= HIV.gov =

American governmental health website

HIV.gov, formerly known as AIDS.gov, is an internet portal for all United States federal domestic HIV and AIDS resources and information. On World AIDS Day, December 1, 2006, the U.S. Department of Health and Human Services launched AIDS.gov. The site contains content and links that guide users to their desired information.

HIV.gov is intended as a resource for the general public, federal staff/agencies, state staff, federal grantees, medical and research institutions, and other HIV and AIDS-related organizations. It is sponsored by the Department of Health and Human Services’ (HHS) Office of Public Health and Science and Office of the Assistant Secretary for Public Affairs and works across the government.

The content, design and development team includes representatives from HHS and other government agencies working on AIDS domestically. The site is maintained in Washington, D.C.

== Awards ==

On March 11, 2008, AIDS.gov received the American Association of Webmasters Gold Award. This is a peer-reviewed, criteria-based award for achievement in web design in which rigorous standards of HTML code, web design, technical achievement, and overall content are evaluated.

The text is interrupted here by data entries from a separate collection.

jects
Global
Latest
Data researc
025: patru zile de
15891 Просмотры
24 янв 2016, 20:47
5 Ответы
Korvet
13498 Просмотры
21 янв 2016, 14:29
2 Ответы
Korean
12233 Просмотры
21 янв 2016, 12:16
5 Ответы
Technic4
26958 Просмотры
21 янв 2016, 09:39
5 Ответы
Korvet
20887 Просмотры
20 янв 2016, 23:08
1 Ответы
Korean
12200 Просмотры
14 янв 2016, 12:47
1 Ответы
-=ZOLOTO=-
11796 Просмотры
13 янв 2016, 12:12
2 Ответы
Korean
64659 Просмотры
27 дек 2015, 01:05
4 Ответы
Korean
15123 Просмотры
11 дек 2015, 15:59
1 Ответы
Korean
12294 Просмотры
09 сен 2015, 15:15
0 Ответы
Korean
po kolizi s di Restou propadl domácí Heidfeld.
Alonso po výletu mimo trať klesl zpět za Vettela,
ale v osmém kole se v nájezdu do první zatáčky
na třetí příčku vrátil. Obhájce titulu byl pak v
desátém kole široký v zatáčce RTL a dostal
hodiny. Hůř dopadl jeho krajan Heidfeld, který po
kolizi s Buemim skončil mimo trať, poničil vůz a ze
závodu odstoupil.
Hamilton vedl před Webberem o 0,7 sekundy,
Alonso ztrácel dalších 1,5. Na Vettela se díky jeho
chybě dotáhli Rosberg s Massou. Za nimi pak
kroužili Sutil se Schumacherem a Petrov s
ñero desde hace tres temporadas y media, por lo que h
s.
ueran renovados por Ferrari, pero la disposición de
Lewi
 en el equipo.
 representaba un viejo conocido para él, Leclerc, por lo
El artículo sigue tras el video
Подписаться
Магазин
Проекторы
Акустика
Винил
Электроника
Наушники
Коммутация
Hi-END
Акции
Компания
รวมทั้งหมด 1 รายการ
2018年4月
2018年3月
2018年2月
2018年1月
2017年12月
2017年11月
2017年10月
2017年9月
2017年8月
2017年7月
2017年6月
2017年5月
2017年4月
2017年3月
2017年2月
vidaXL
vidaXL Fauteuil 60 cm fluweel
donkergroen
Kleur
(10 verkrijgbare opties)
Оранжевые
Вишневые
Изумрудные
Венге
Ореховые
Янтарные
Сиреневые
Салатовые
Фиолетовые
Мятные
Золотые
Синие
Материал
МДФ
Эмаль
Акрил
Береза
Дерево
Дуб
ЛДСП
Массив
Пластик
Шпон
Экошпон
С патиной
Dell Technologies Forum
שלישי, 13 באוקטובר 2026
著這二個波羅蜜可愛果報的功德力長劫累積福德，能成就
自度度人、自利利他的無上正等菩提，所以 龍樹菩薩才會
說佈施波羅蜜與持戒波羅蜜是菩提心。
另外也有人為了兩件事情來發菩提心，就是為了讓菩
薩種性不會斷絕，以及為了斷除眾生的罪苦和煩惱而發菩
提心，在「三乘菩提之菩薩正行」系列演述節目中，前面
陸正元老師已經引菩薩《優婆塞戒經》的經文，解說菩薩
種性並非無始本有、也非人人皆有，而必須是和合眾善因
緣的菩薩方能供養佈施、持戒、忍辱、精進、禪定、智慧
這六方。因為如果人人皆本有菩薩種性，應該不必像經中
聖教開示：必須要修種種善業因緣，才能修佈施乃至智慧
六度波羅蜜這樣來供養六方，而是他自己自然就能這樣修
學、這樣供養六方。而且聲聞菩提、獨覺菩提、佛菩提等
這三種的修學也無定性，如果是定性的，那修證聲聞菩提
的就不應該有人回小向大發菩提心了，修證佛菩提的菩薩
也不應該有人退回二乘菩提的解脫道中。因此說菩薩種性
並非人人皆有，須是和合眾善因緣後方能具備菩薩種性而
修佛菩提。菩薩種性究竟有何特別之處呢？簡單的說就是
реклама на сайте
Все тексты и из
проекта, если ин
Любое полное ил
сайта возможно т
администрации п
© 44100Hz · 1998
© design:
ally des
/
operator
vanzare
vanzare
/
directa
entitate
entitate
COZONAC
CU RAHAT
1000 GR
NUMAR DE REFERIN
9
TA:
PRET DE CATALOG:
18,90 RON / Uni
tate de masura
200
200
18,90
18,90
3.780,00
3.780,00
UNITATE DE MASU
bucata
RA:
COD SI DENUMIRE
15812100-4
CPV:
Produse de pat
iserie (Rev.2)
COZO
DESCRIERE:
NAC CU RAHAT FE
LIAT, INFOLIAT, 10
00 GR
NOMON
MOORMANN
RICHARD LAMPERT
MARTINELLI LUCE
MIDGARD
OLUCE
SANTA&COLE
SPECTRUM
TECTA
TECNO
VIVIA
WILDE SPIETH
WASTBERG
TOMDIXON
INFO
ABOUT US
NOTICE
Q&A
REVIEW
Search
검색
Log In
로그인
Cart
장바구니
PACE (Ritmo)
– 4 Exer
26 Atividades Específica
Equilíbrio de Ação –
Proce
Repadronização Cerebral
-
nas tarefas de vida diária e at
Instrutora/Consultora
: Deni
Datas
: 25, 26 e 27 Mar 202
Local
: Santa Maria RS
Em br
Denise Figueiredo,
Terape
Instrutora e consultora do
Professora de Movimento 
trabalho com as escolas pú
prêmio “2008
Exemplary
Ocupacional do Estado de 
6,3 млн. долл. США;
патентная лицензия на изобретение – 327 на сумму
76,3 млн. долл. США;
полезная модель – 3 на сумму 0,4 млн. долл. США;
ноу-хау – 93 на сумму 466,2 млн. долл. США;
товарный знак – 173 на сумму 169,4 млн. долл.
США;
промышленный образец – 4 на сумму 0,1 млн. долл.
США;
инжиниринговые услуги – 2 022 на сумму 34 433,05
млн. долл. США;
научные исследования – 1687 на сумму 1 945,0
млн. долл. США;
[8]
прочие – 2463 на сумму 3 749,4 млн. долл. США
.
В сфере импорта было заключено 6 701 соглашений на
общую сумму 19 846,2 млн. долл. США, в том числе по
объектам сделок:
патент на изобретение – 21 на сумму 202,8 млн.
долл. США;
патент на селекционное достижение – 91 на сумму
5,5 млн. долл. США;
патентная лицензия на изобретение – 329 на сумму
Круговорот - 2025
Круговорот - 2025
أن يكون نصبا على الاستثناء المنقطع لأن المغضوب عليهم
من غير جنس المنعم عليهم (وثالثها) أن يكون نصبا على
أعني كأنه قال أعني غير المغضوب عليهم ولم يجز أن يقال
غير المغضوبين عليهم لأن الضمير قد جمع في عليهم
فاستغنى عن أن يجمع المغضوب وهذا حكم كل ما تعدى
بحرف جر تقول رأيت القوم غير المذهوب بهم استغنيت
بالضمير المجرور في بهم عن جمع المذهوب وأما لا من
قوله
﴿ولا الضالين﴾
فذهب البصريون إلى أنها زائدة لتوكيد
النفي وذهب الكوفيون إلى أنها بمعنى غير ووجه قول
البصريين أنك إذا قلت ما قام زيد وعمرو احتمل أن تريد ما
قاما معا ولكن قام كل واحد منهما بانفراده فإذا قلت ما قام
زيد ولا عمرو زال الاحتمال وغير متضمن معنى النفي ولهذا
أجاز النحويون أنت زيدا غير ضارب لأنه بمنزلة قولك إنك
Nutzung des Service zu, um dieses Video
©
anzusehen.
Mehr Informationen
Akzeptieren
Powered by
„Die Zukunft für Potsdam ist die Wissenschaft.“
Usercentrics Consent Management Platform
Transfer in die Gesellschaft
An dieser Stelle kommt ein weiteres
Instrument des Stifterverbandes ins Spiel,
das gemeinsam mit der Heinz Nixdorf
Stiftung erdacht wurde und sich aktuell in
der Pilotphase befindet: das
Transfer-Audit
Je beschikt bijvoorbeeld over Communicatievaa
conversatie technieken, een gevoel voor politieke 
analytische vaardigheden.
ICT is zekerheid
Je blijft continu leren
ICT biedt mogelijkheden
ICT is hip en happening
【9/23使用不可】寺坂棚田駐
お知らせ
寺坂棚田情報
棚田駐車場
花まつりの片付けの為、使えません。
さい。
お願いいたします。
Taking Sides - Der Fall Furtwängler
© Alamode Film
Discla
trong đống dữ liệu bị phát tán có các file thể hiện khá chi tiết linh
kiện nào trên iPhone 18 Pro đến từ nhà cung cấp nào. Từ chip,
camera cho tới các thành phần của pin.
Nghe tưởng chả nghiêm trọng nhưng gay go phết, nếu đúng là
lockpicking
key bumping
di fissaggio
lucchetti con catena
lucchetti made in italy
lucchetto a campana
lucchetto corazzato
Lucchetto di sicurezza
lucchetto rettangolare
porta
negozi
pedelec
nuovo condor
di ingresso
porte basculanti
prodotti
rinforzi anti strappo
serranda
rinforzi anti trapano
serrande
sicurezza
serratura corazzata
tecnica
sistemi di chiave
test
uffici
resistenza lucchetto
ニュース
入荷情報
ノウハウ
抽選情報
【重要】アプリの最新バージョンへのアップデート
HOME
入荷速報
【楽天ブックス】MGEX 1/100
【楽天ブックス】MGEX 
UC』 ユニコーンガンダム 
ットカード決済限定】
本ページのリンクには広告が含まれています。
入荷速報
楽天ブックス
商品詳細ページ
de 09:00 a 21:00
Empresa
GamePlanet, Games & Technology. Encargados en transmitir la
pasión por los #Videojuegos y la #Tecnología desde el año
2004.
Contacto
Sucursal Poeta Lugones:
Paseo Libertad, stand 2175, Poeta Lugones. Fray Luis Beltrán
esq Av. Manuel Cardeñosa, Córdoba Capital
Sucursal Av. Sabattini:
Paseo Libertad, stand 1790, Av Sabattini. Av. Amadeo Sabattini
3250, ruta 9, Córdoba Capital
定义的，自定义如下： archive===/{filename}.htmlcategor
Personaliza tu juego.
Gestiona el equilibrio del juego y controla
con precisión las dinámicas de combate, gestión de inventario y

In August 2010, the AIDS.gov blog was selected as a top government blog on Juggle.com.

==History==

In June 2017 AIDS.gov changed its name to HIV.gov and reorganized its web site so that it combined the previously separate website and blog.

== Media ==

In January, 2008, AIDS.gov started a blog on how to use new media tools in response to HIV/AIDS. The blog has since expanded to cover HIV policy and research, as well as new media. AIDS.gov is also engaged in other new media activities —from maintaining a presence on social media sites such as Twitter and YouTube to promoting a text messaging campaign with the Kaiser Family Foundation and the Centers for Disease Control and Prevention. Mobile phone users can text their ZIP code to KNOWIT (566948) and will receive the location of their nearest HIV testing center.

In recognition of the 20th World AIDS Day on December 1, 2008, AIDS.gov took part in several key new media activities: the Facing AIDS initiative, Bloggers Unite for World AIDS Day, and Second Life World AIDS Day events.

In recognition of World AIDS Day on December 1, 2009, AIDS.gov again hosted the Facing AIDS initiative, among other activities. Facing AIDS encouraged people around the country (and world) to take a photo of themselves saying why they were "Facing AIDS" for World AIDS Day and to upload the photo to the Facing AIDS group on Flickr. Over 850 photos were submitted to the Facing AIDS group, and Flickr featured the initiative on its blog.

For National HIV Testing Day (NHTD) 2009, June 27, AIDS.gov shared testing messages from President Obama, and HHS Secretary Sebelius and DC Mayor Fenty. As part of NHTD 2009, AIDS.gov produced the “I Know. I Took the Test” blog series that highlighted campaigns focused on sharing personal HIV testing stories from organizations such as The Positive Project , Southern AIDS Living Quilt, National Association of People with AIDS, and POZ. In addition, in collaboration with the CDC, AIDS.gov developed and promoted an accompanying widget with videos from the campaigns, and with the President's NHTD message.

For National HIV Testing Day (NHTD) on June 27, 2010, AIDS.gov worked with HUD's Housing Opportunities for Persons with AIDS Program, SAMHSA's Center for Mental Health Services, the Health Resources and Services Administration (HRSA), the CDC, and others to develop the HIV/AIDS Prevention & Service Provider Locator. By entering a location (ZIP code, city and state), an individual can locate nearby prevention, housing, mental health, substance abuse, testing, and treatment services.